Egan on 'Extreme Politician,' 'Laughable Fool' Sen. Inhofe of Oklahoma

Reporter turned blogger Timothy Egan mocks Sen. James Inhofe for his global warming denialism and for using weather news as predictive of long-term climate trends. But the New York Times has a long history of doing the same thing.

Thursday's post by liberal reporter turned leftist blogger Timothy Egan, "Weather Bane," mocked as an "extreme politician" and "laughable fool" conservative Republican Sen. James Inhofe of Oklahoma for being the capital's "number one global warming denier." You see, Egan experienced a scorcher of a day in Washington, D.C., thus confirming his beliefs that man-made global warming will kill us all, or something.

During a stroll around the capital, I sweated through two shirts, drained a liter of water, asked a guy who was hosing his dog to give me a spray. The humidity stung, like fevered hornets on the skin. As a lifelong West Coast weather wimp, I kept thinking: how does anyone live here in summer?

Around Capitol Hill, I could not find what I was looking for: agitprop from the number one global warming denier, Senator James Inhofe, Republican of Oklahoma. In February, remember, during a record snowstorm, Inhofe's family constructed a primitive igloo.

After registering that Inhofe's home state of Oklahoma has seen a lot of extreme weather, the liberal Egan invoked God's judgment by proxy:

Extreme weather. Perfect for an extreme politician, a man who won his senate seat in 1994 by using, as his slogan, the actual words of a cynical strategy to get people to think about anything but real issues: "God, guns, and gays." Maybe, with this weather, God is trying to tell the senator something.

In Washington, I expected to see a homemade greenhouse constructed by Inhofe, complete with pithy remarks about the heat. No?

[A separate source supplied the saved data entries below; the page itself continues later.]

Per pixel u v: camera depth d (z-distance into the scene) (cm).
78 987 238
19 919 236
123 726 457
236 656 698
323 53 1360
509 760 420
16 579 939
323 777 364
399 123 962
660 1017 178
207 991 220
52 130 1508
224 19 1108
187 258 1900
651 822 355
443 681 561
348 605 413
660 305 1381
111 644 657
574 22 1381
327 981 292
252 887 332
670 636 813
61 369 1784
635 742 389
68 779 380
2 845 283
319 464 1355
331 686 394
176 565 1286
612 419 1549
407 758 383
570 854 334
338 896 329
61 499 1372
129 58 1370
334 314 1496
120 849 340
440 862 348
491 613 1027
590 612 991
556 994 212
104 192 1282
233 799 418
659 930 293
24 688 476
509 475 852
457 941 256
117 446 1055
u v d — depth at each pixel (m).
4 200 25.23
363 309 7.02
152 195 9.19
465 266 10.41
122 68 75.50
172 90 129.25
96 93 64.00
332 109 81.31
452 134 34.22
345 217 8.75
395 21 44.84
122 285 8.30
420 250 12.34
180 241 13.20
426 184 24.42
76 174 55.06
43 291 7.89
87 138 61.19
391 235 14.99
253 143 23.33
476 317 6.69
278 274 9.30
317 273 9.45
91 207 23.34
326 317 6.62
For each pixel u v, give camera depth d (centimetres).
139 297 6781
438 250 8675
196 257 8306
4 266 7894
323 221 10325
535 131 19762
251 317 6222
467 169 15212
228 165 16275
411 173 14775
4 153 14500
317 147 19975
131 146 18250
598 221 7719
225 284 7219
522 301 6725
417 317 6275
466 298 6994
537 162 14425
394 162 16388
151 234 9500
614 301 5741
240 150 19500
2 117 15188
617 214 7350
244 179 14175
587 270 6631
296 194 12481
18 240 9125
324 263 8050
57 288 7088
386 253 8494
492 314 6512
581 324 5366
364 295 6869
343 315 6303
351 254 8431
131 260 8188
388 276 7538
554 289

This is how he acts in his official capacity: when it snows, he makes fun of the consensus scientific view that the trend to a more inhospitable earth is incontrovertible. But during this heat wave, nothing. On his Web site, he's still been highlighting a winter week when 49 of the 50 states had snow on the ground. There's another reference to his much-quoted remark that global warming "is the greatest hoax ever perpetrated on the American people." (Wait a minute: what about the Nigerian e-mail scam?)

Egan admitted that

Few things are more inane than trying to conduct public policy based on news of the moment, especially the weather. But that's what we have with one side of the "debate" on climate change. I bring up the heat records to show that, if they were consistent with their calls for attention whenever it snows, Republicans would be alarmed during thermal meltdowns.


Egan is reacting as if only the "denialist" side plays that game. But climate alarmists like Al Gore have long claimed weather news indicates long-term warming trends. The Times itself does this, at least when the weather is unusually warm. Here's a headline from December 16, 2006, based on a single warmer-than-average winter: "Global Warming Poses Threat to Ski Resorts in the Alps." So did the Times, to be consistent, portray record snowfall as a sign of global cooling? Not so much.

Senator Inhofe should be a harmless diversion, the kind of laughable fool that any state can kick back to the capital, where hard-earned ignorance is supported by a well-paid staff. But he is one of the lead Republican senators on climate change, and he doesn't even believe the climate is changing. He gets his science from a dead fiction author, Michael Crichton, who wrote a fantasy thriller about climate alarmists. If Inhofe's party wins control of the Senate, the igloo man will steer a significant part of American policy on this issue.